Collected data
============
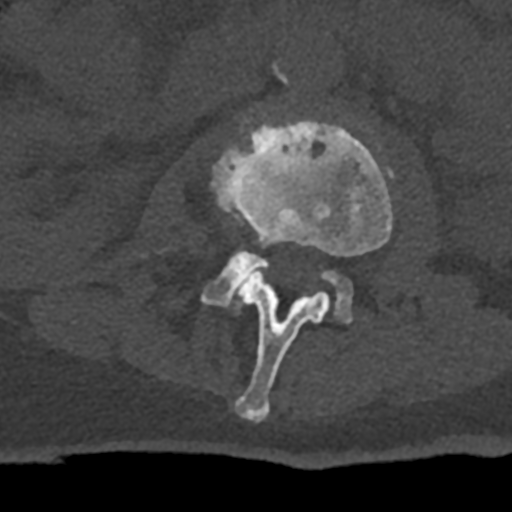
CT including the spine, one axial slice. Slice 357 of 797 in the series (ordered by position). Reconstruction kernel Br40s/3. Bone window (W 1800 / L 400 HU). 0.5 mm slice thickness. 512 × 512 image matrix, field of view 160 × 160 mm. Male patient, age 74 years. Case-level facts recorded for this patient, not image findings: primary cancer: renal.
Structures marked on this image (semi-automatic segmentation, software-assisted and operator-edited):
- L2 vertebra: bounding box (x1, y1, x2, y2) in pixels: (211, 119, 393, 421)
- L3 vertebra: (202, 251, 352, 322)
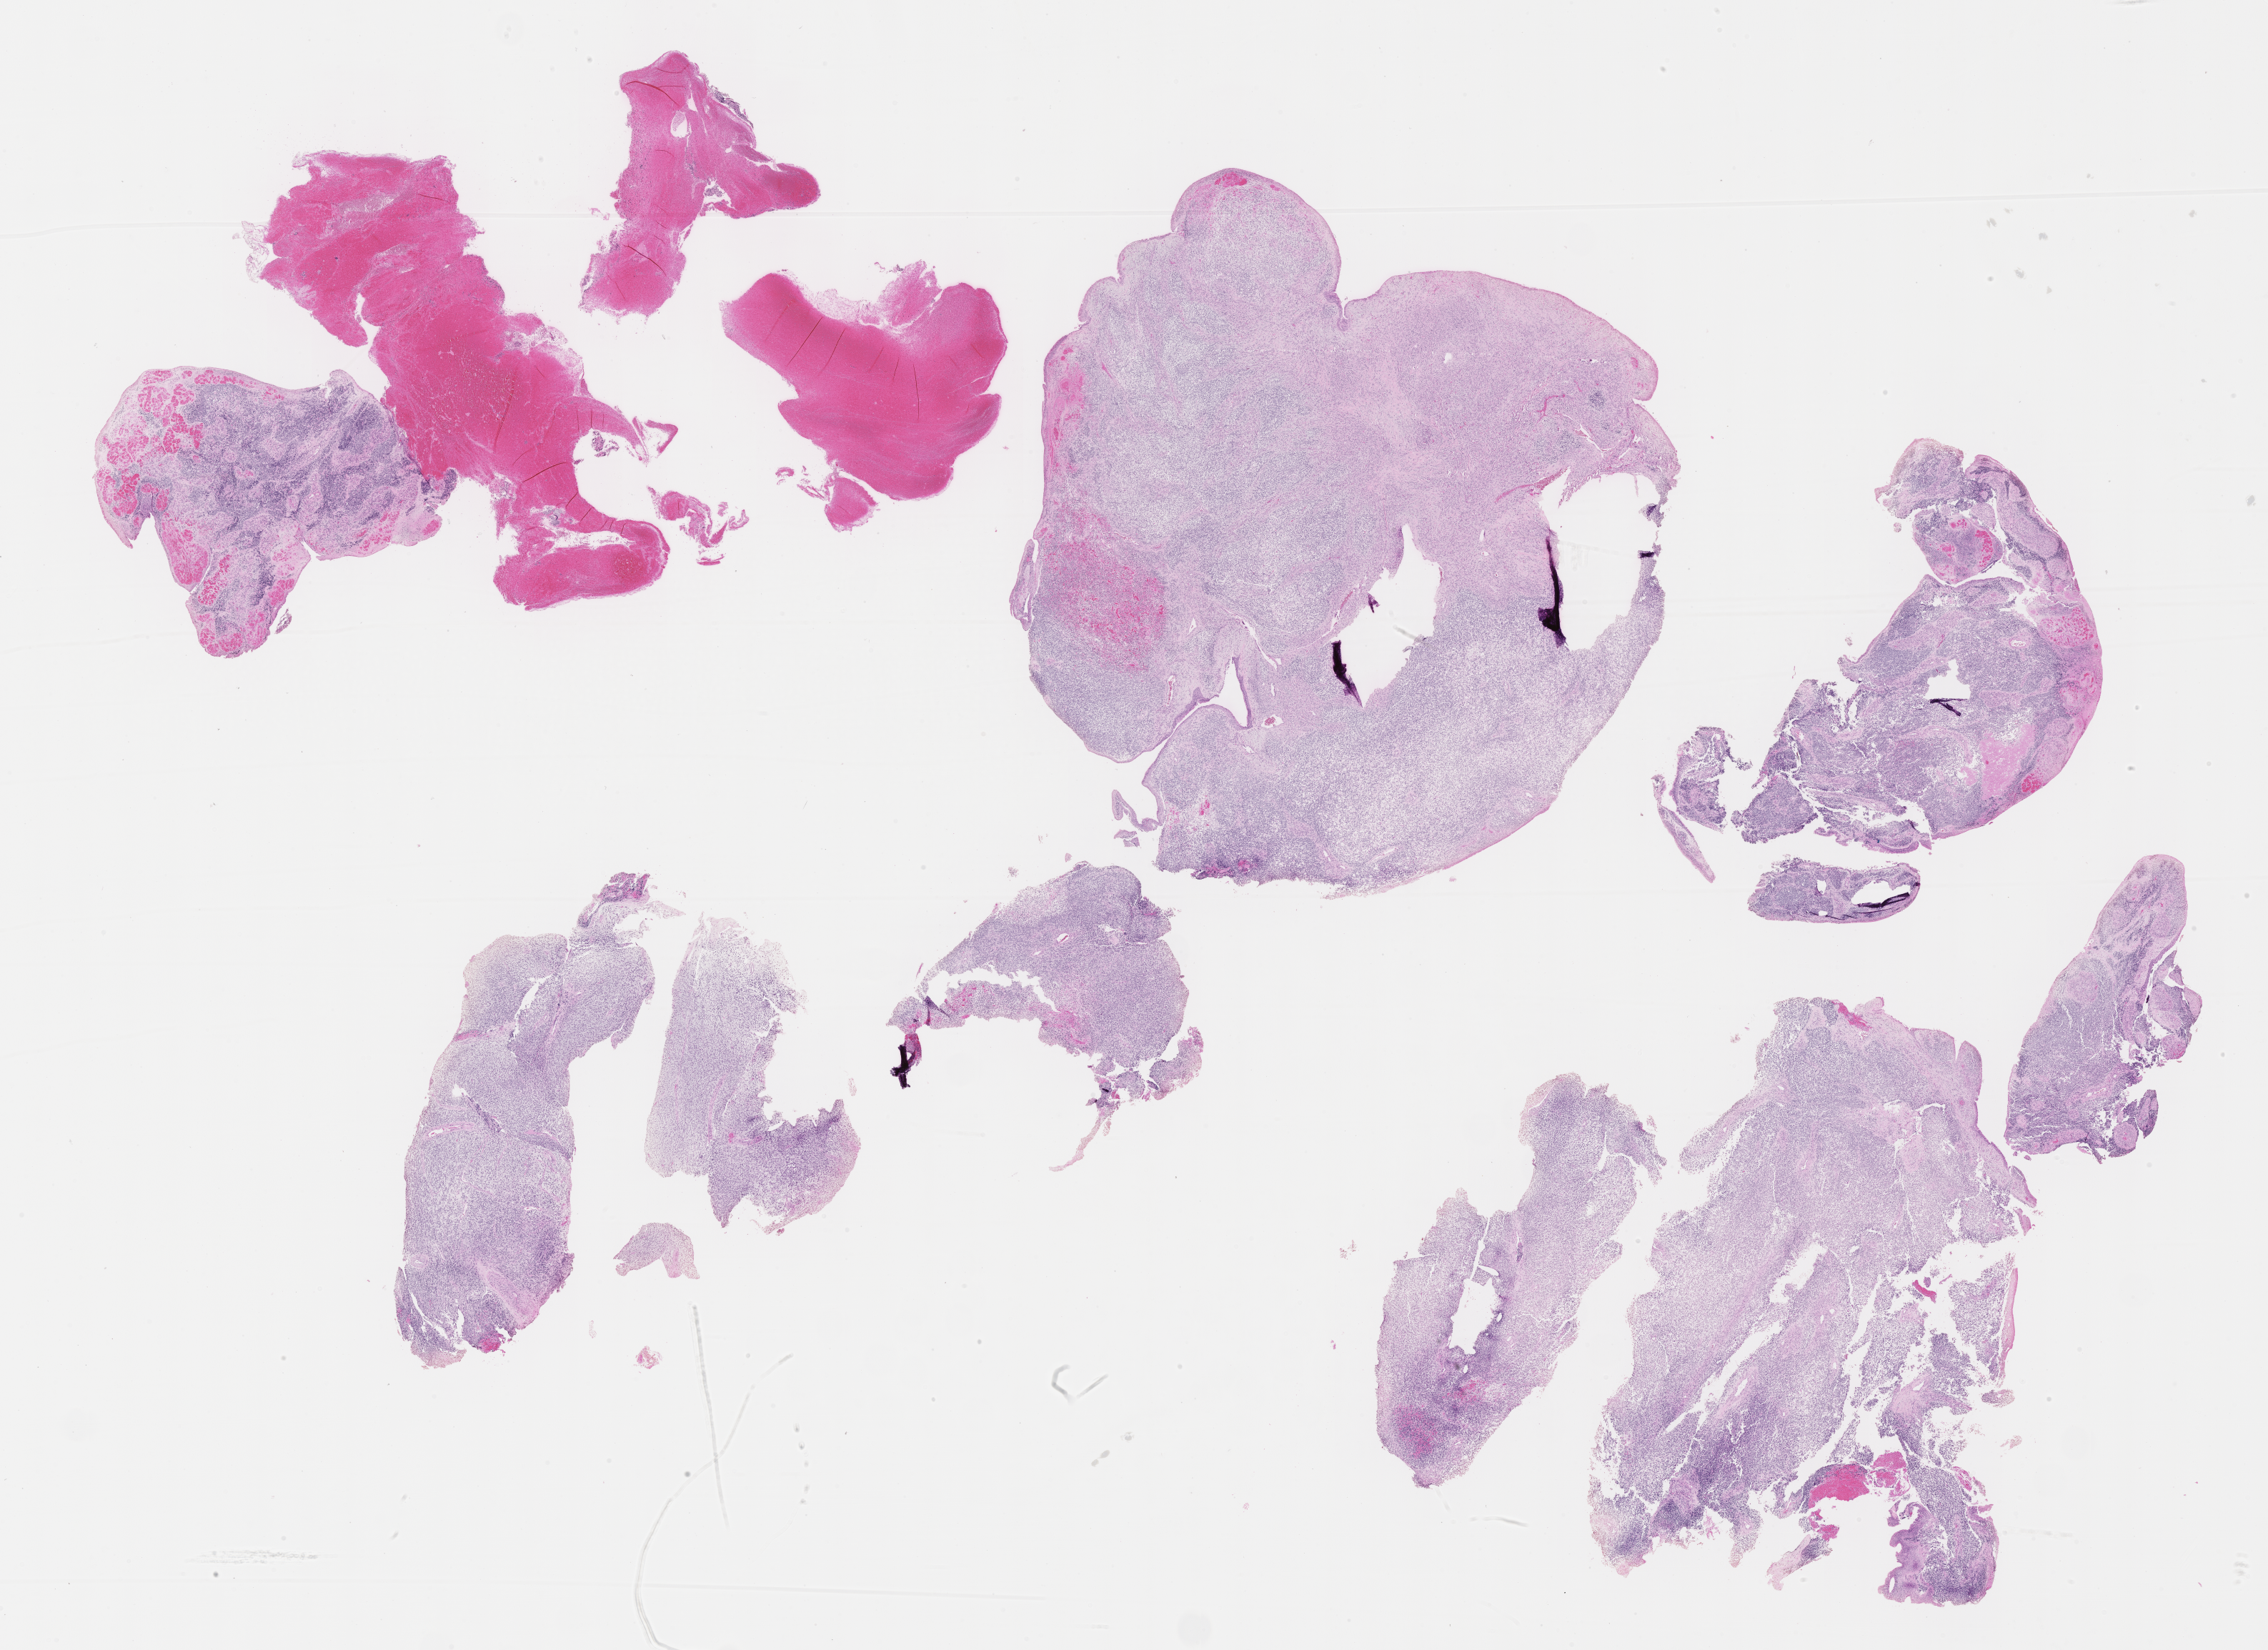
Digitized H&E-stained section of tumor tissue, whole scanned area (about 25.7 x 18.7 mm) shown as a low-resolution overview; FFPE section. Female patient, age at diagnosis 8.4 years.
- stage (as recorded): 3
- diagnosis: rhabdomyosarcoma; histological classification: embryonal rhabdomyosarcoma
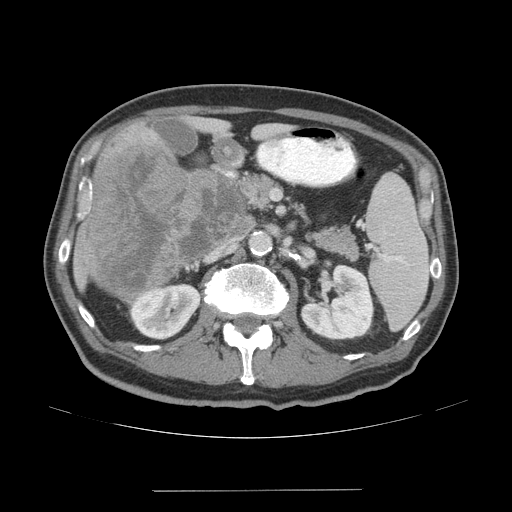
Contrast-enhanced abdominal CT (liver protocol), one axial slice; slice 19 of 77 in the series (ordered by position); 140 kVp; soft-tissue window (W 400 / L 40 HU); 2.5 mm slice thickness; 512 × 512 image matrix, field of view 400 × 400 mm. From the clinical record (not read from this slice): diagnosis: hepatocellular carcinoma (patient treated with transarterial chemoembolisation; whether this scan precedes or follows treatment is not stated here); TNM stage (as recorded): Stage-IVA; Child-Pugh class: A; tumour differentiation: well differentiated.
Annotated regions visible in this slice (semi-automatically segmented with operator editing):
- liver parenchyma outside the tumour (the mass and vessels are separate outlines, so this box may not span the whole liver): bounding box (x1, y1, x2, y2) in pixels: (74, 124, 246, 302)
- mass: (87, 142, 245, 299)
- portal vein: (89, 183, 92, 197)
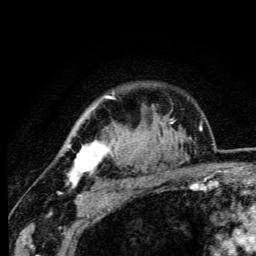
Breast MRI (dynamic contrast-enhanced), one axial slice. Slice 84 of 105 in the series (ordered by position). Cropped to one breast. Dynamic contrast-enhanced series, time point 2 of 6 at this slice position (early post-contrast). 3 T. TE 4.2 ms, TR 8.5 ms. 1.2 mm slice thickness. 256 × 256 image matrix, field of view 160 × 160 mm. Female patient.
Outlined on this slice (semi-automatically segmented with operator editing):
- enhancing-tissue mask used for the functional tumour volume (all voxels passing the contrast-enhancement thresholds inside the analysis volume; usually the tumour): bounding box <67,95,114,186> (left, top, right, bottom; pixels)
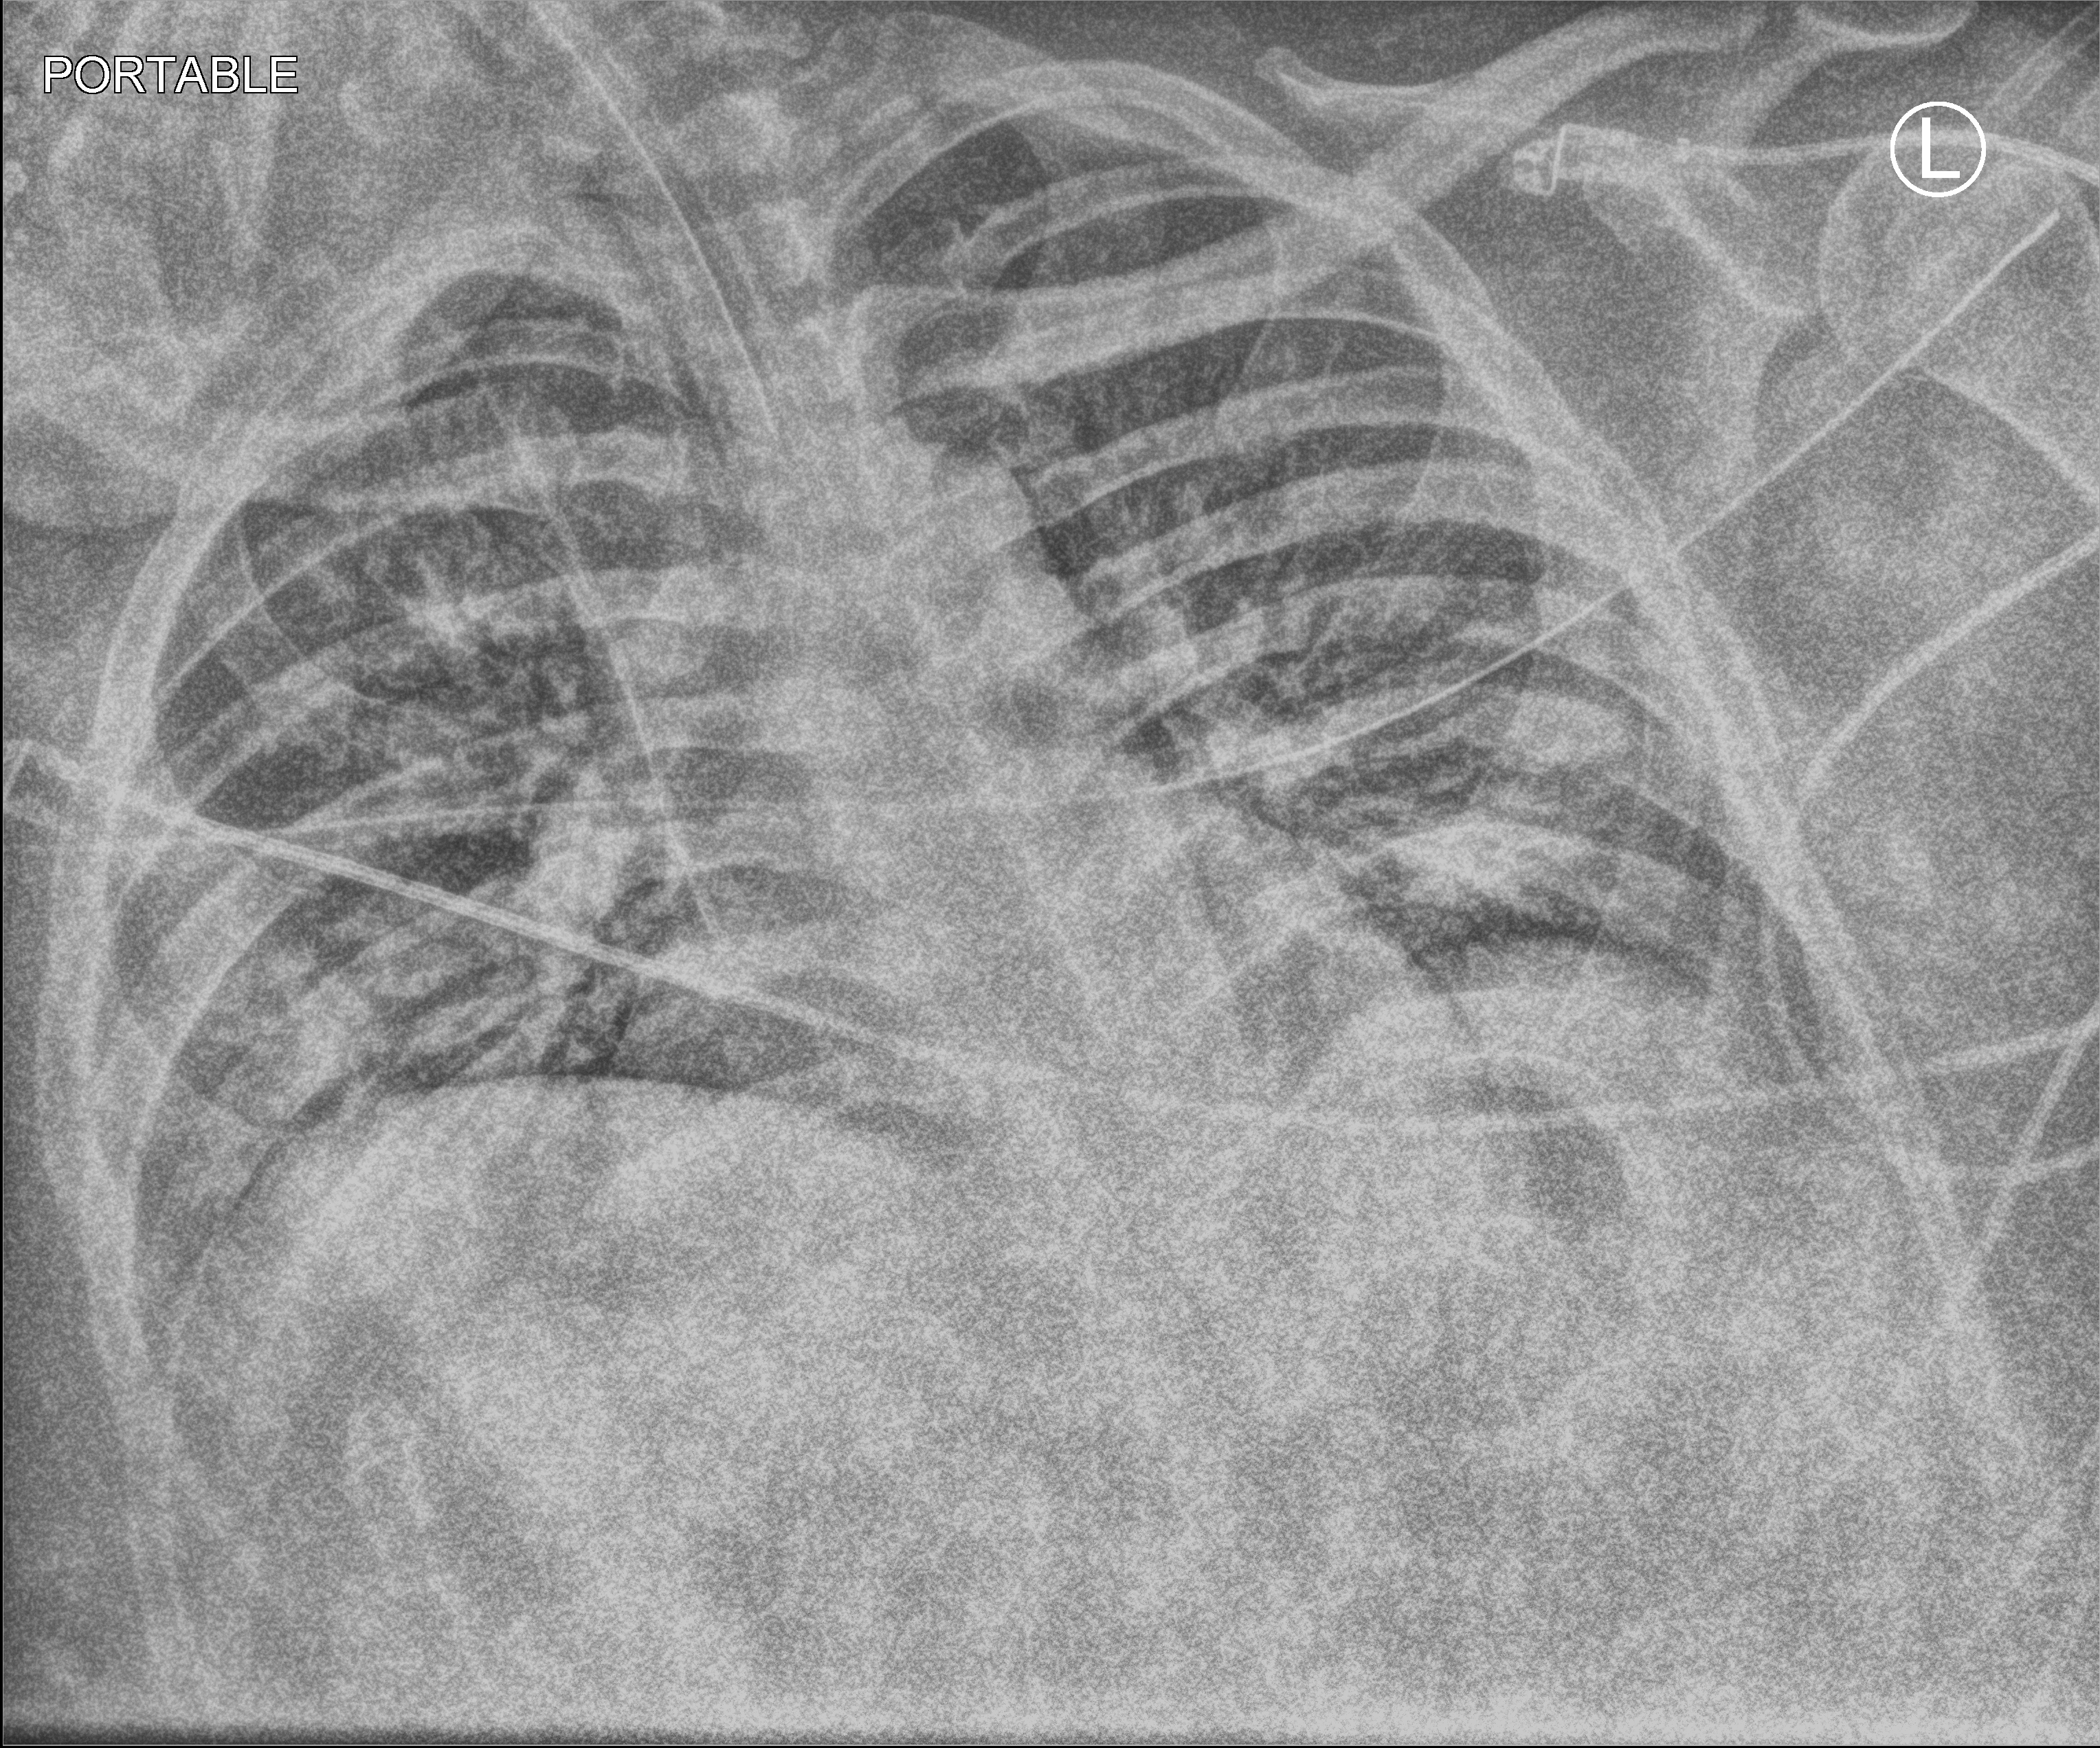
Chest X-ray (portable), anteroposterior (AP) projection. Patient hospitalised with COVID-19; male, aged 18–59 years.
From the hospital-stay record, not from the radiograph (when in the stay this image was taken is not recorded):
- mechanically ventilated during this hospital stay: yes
============
**WHAT YOU ARE ASKED TO DO**
Show, from the records above, every line that includes "pixels".

**REPLY TO THE TASK**
- L2 vertebra: bounding box (x1, y1, x2, y2) in pixels: (211, 119, 393, 421)
- liver parenchyma outside the tumour (the mass and vessels are separate outlines, so this box may not span the whole liver): bounding box (x1, y1, x2, y2) in pixels: (74, 124, 246, 302)
- enhancing-tissue mask used for the functional tumour volume (all voxels passing the contrast-enhancement thresholds inside the analysis volume; usually the tumour): bounding box <67,95,114,186> (left, top, right, bottom; pixels)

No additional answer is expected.